Phoebe Dynevor was—almost-but-not-quite literally—born to wear a tiara. The daughter of British soap star Sally Dynevor, whose stint on the long-running Coronation Street made her a period-piece fan-favorite, Dynevor was born with the high cheekbones and posh inflections that made her an obvious choice for Shonda Rhimes’s Regency drama Bridgerton. The choice was so obvious, in fact, that once her audition tape made the rounds, she was suddenly, after months of no contact, called into the Shondaland office in Los Angeles to meet with showrunner Chris Van Dusen and producer Betsy Beers. The chat clearly went well: Days later, Dynevor was on a plane from L.A. to London to begin six weeks of prep in the arms of Regé-Jean Page, who plays her character’s love interest Simon Basset.

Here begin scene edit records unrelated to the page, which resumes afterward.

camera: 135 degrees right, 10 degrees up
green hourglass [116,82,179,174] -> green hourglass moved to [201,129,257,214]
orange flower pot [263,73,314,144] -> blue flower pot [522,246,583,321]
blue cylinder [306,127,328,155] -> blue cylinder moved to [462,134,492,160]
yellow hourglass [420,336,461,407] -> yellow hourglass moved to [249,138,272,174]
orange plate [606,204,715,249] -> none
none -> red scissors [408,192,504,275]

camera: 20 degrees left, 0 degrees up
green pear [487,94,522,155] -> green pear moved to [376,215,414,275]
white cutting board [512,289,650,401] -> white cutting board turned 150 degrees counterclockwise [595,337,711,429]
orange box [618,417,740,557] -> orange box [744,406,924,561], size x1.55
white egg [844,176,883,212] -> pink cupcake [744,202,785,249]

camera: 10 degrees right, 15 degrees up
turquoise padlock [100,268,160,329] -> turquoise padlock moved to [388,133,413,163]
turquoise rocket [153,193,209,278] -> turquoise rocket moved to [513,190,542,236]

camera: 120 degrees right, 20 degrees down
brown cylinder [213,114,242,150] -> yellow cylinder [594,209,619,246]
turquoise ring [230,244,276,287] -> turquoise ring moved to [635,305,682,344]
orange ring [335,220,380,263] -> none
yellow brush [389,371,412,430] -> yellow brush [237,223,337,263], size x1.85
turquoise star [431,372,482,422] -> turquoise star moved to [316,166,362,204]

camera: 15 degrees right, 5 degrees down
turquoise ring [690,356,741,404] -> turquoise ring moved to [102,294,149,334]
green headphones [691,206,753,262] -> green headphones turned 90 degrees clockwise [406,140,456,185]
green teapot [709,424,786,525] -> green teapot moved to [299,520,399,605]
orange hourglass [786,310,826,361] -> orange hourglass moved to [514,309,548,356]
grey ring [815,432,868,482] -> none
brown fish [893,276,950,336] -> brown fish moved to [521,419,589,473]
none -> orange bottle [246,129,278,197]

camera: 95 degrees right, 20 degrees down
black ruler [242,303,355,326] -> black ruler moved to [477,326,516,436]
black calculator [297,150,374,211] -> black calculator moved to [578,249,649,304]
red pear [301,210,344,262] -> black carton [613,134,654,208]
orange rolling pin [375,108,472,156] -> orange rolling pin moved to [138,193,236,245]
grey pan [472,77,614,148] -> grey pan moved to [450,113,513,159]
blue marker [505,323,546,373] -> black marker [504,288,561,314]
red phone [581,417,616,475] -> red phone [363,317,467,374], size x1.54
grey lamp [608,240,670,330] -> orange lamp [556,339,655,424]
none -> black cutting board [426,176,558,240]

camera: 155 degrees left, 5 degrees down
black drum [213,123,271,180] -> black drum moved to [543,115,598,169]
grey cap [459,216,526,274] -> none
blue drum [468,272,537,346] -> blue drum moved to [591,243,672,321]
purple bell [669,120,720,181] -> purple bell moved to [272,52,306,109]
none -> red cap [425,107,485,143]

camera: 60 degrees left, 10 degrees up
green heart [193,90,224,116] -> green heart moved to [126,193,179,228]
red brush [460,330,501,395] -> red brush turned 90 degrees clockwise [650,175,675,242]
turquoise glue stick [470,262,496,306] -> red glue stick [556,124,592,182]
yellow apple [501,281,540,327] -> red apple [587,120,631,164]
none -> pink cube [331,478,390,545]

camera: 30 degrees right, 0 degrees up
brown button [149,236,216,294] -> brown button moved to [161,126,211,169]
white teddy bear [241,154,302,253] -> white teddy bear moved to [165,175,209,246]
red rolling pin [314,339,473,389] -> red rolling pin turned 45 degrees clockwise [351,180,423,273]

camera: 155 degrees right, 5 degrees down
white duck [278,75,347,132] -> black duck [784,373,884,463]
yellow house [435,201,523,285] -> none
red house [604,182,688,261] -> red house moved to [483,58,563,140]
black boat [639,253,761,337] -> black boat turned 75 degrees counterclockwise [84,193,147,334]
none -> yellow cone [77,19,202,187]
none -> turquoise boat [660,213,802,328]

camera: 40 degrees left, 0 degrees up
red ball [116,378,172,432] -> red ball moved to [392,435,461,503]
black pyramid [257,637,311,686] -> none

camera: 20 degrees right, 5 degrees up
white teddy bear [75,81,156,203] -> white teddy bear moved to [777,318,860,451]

But what excited Dynevor more than a spontaneous trip back to her home country was the prospect of working with Rhimes herself. “I was such a fan of Scandal and Grey’s Anatomy, and all of her characters are always super dimensional and interesting, particularly the female roles,” she says. “I knew that this was going to be a different sort of period drama in the way that the women were going to have real agency. They were going to actually be interesting and dynamic characters.”
As Bridgerton continues to dominate the Netflix charts, ELLE.com grabbed a few minutes with Dynevor to discuss the challenges of filming a period piece, her intimate scenes with Page, and what she hopes to see in Season 2.
What’s so dynamic about this show is how it reinvents the Regency era, modernizing it without de-historicizing it: the feminist attitudes, even the modern pop songs played by string instruments. With that in mind, how did you research and prepare for your role as Daphne?
I think the context of the era was still really important for Daphne’s character arc, so I wanted to get all of that right. The etiquette stuff—we had an amazing choreographer who did all the dances with us and taught us how to properly curtsy and bow and build good posture.
And we all read a lot of articles. At one point we had a group chat just for the girls where we’d share articles and books that told us what it was like to be a woman in that time. That was really important for all the women’s stories, actually, to understand how empowered they were even within the context at that time. Women were very oppressed. All these little things: how difficult it was to give birth for women, the fear behind that, how important it was for them to find a man.
So, for instance, I learned how to ride sidesaddle, which was interesting, but there’s a scene where Daphne has to jump on a horse and quite quickly get somewhere, and I really pushed for her to be riding astride as opposed to sidesaddle. I thought that wouldn’t be like her—when something quite desperate was happening, she wouldn’t be sidesaddle.